## MATERIAL TO PROCESS

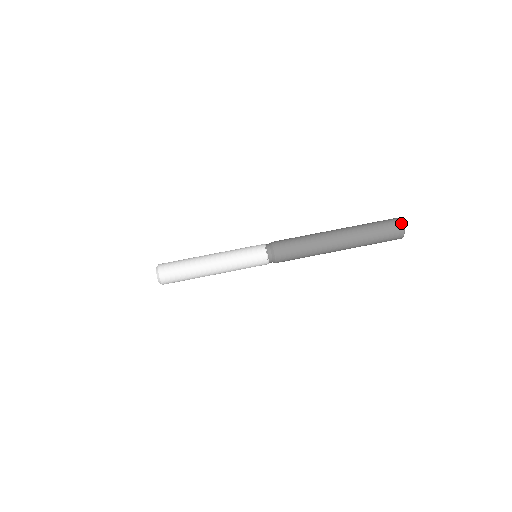
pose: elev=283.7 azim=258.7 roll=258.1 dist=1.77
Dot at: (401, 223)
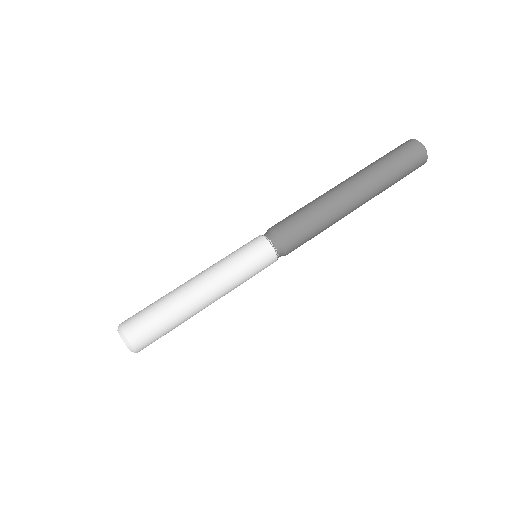
Dot at: (414, 140)
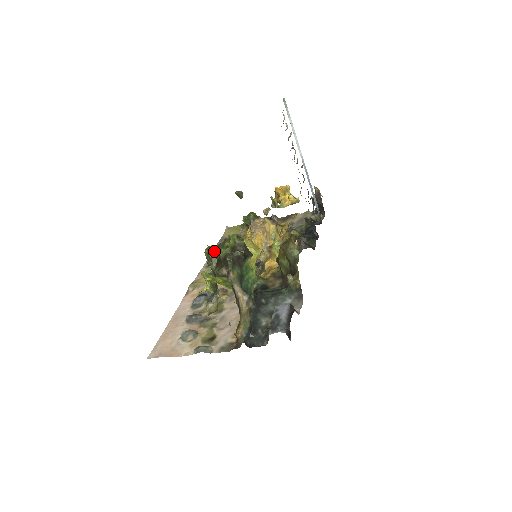
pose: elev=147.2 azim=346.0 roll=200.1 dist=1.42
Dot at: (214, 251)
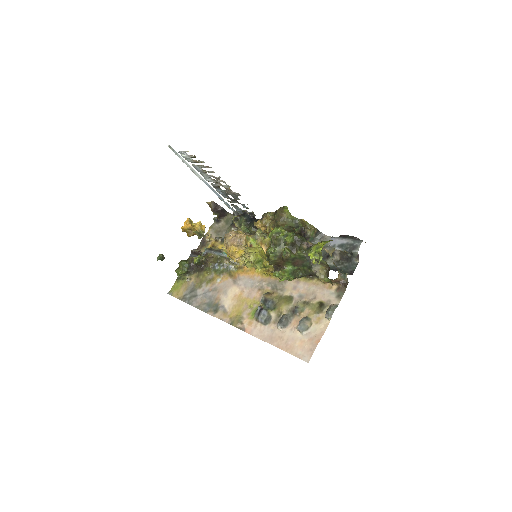
Dot at: (277, 249)
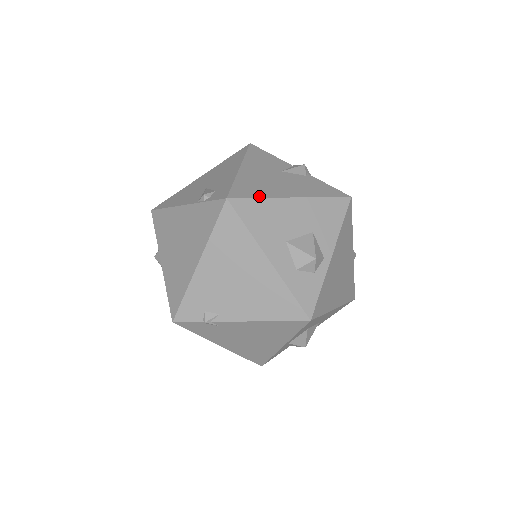
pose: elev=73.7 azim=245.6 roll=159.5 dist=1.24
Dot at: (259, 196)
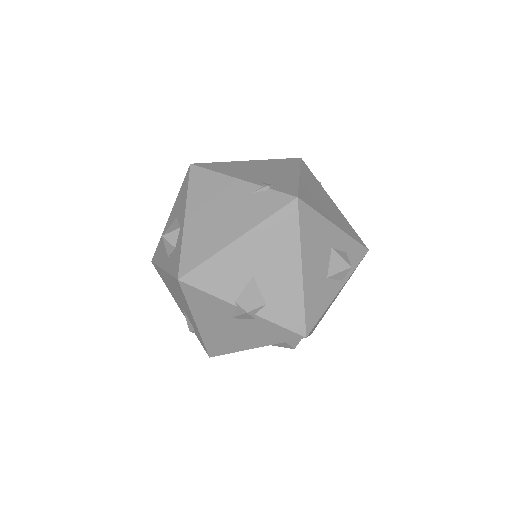
Dot at: (228, 352)
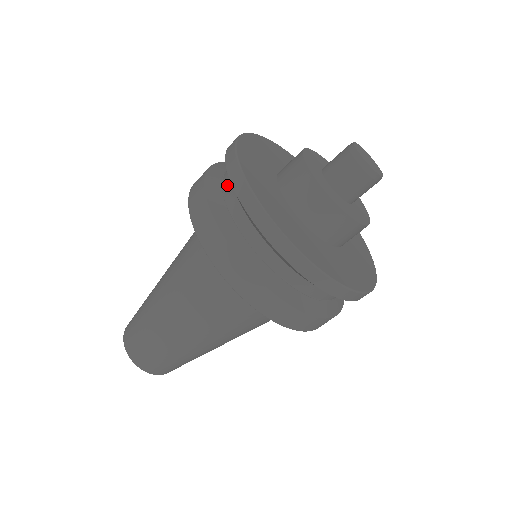
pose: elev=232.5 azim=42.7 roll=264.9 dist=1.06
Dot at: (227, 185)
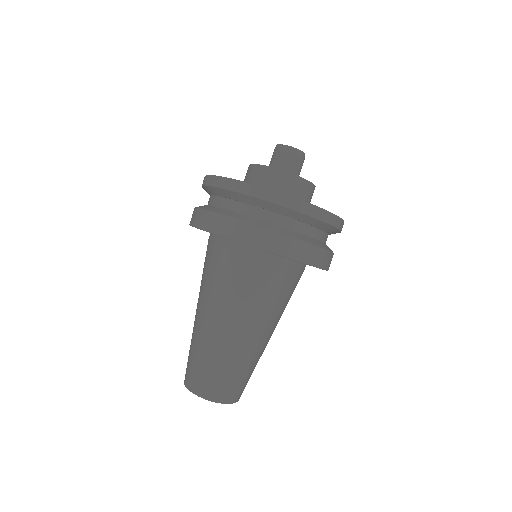
Dot at: occluded
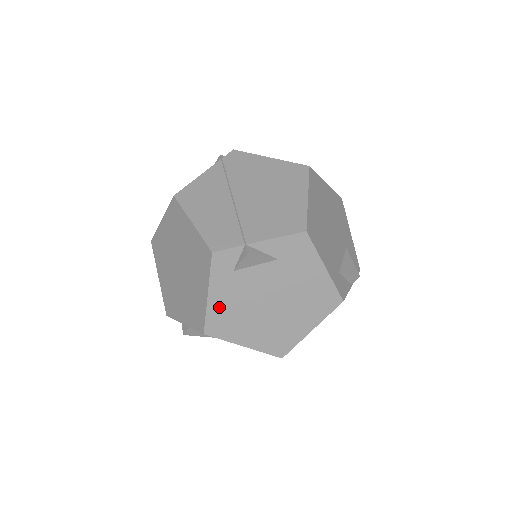
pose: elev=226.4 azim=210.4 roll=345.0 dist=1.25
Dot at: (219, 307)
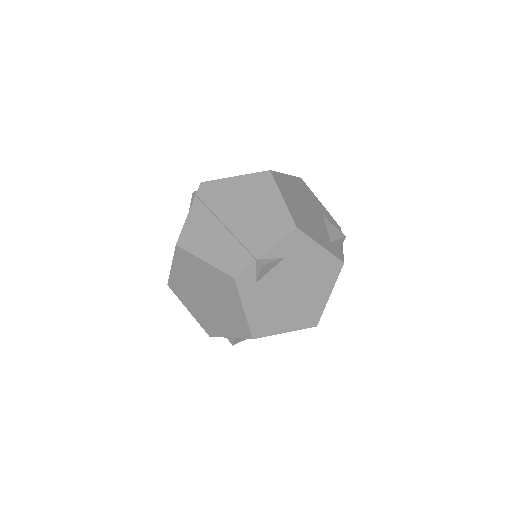
Dot at: (256, 314)
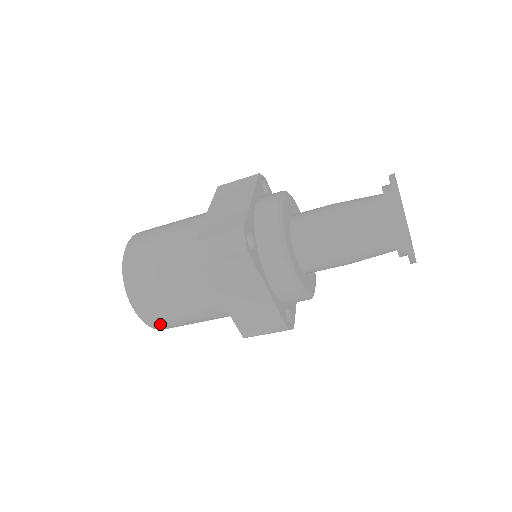
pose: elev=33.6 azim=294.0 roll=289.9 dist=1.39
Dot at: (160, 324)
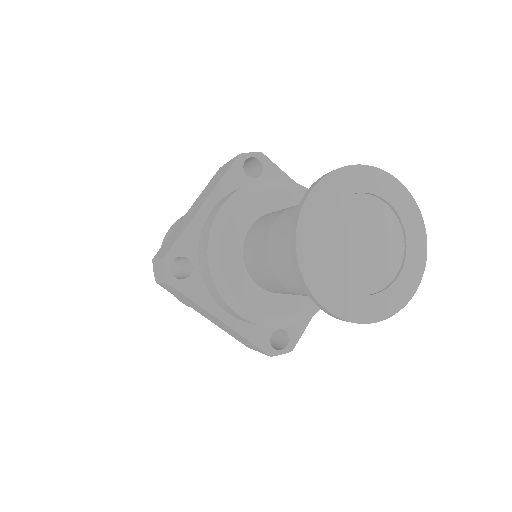
Dot at: occluded
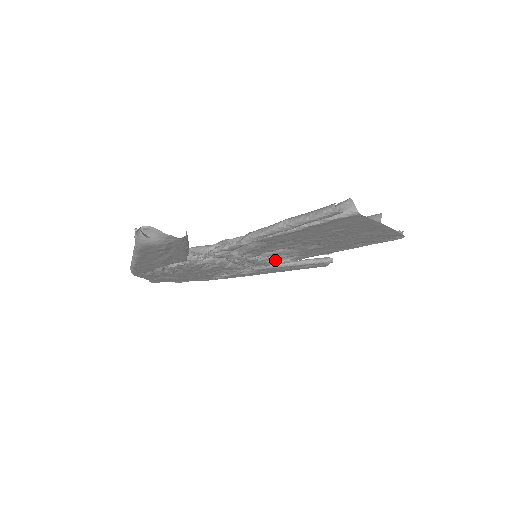
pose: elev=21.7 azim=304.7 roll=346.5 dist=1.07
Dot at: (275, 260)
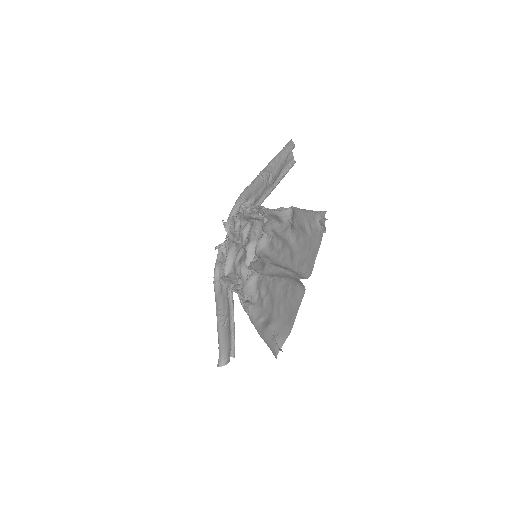
Dot at: occluded
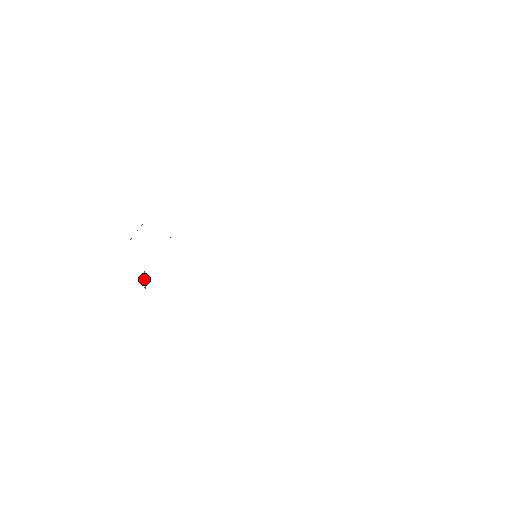
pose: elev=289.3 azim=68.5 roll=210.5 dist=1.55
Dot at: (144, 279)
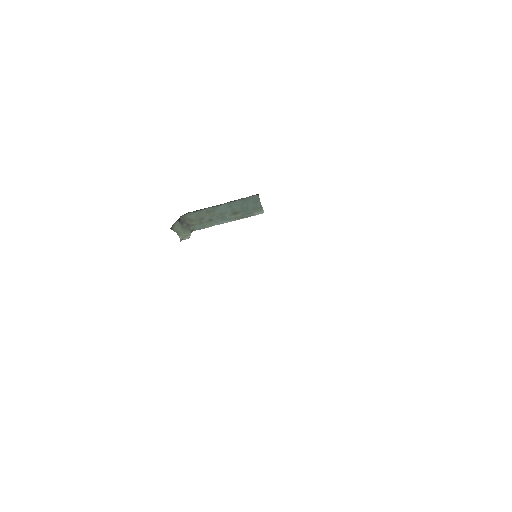
Dot at: (181, 220)
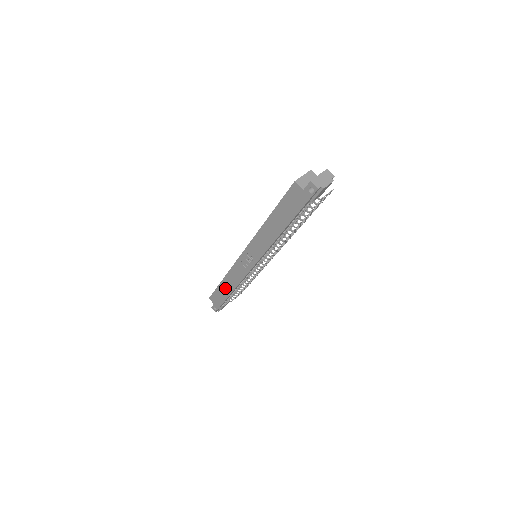
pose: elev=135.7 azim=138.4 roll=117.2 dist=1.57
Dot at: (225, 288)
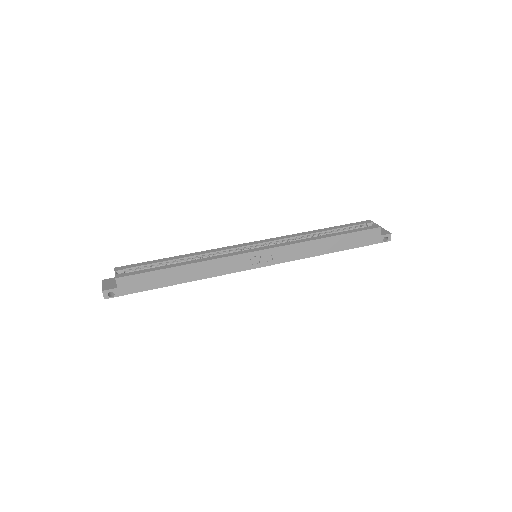
Dot at: (178, 275)
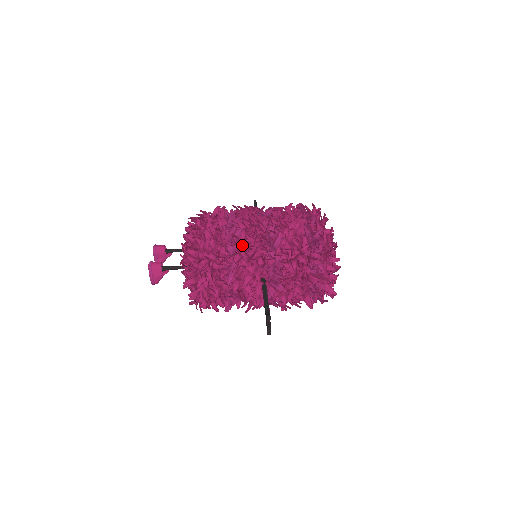
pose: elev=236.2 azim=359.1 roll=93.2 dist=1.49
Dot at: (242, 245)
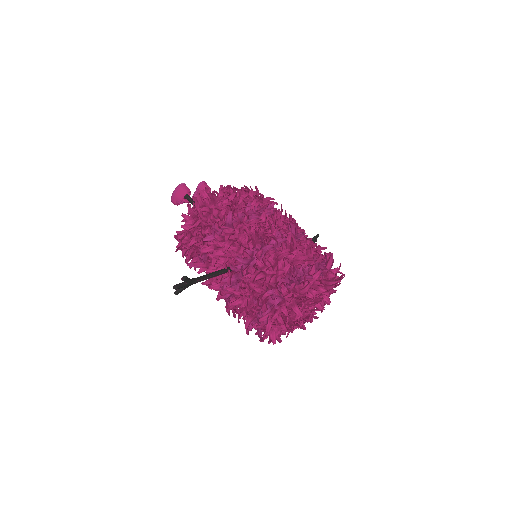
Dot at: (242, 225)
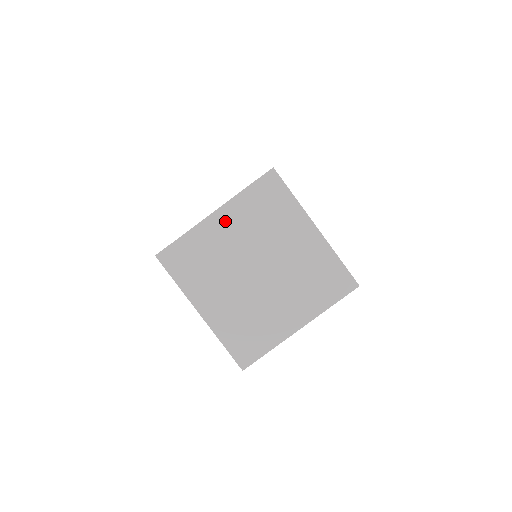
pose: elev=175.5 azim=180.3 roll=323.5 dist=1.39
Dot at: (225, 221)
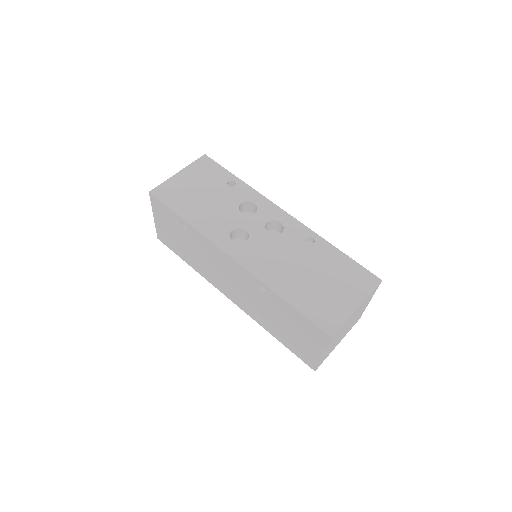
Dot at: occluded
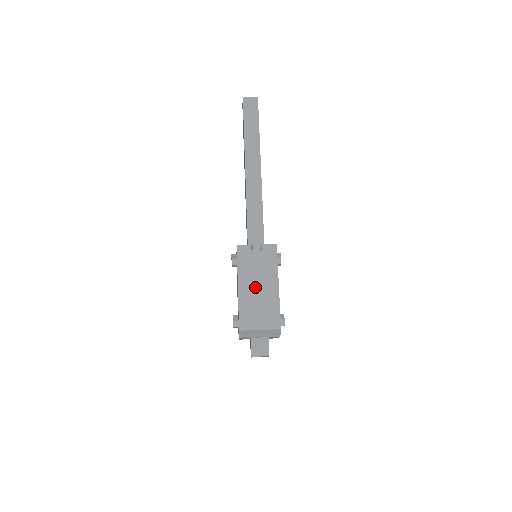
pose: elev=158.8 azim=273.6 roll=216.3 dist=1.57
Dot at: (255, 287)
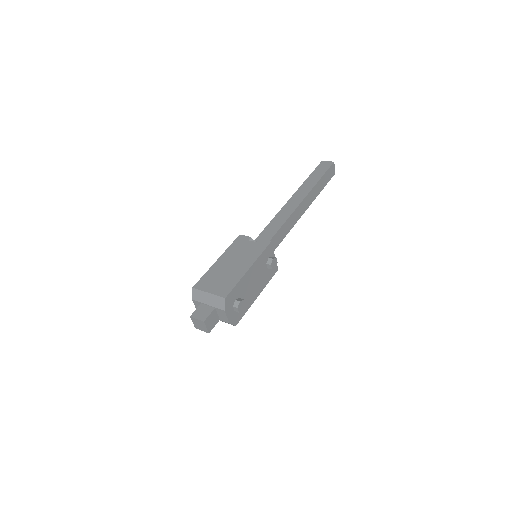
Dot at: (230, 264)
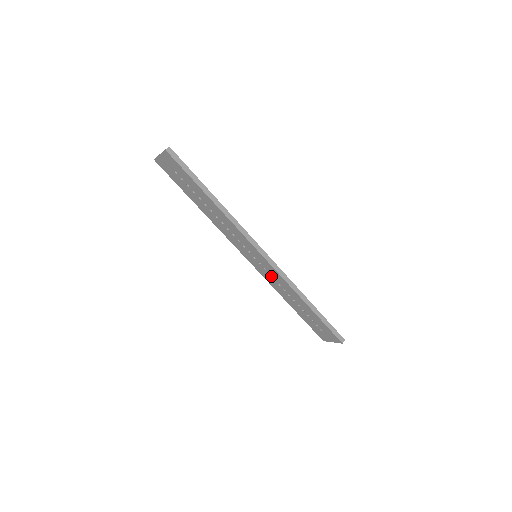
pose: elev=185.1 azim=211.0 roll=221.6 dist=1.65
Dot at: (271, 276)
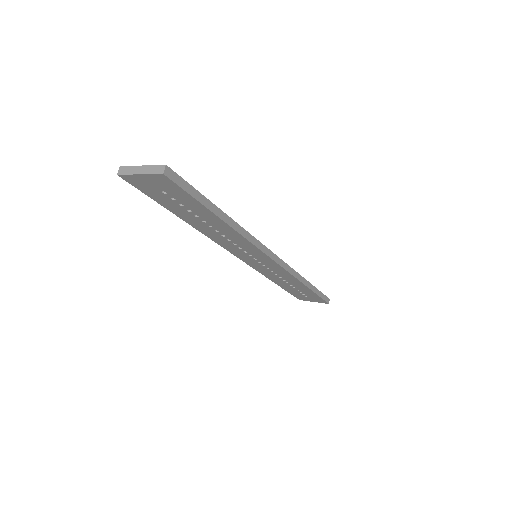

## WORK REQUIRED
Update the rows above by changing every "pose" to "camera" and keeping everything else as it is. Leave the pictures out.

## THE RESULT
camera: elev=283.7 azim=258.7 roll=258.1 dist=1.77
Dot at: (401, 223)
Dot at: (414, 140)
camera: elev=147.2 azim=346.0 roll=200.1 dist=1.42
Dot at: (214, 251)
Dot at: (277, 249)
camera: elev=73.7 azim=245.6 roll=159.5 dist=1.24
Dot at: (259, 196)
Dot at: (228, 352)
camera: elev=232.5 azim=42.7 roll=264.9 dist=1.06
Dot at: (227, 185)
Dot at: occluded
camera: elev=226.4 azim=210.4 roll=345.0 dist=1.25
Dot at: (219, 307)
Dot at: (256, 314)
camera: elev=33.6 azim=294.0 roll=289.9 dist=1.39
Dot at: (160, 324)
Dot at: occluded
camera: elev=21.7 azim=304.7 roll=346.5 dist=1.07
Dot at: (275, 260)
Dot at: occluded
camera: elev=289.3 azim=68.5 roll=210.5 dist=1.55
Dot at: (144, 279)
Dot at: (181, 220)
camera: elev=135.7 azim=138.4 roll=117.2 dist=1.57
Dot at: (225, 288)
Dot at: (178, 275)
camera: elev=236.2 azim=359.1 roll=93.2 dist=1.49
Dot at: (242, 245)
Dot at: (242, 225)
camera: elev=175.5 azim=180.3 roll=323.5 dist=1.39
Dot at: (225, 221)
Dot at: occluded
camera: elev=158.8 azim=273.6 roll=216.3 dist=1.57
Dot at: (255, 287)
Dot at: (230, 264)
camera: elev=185.1 azim=211.0 roll=221.6 dist=1.65
Dot at: (271, 276)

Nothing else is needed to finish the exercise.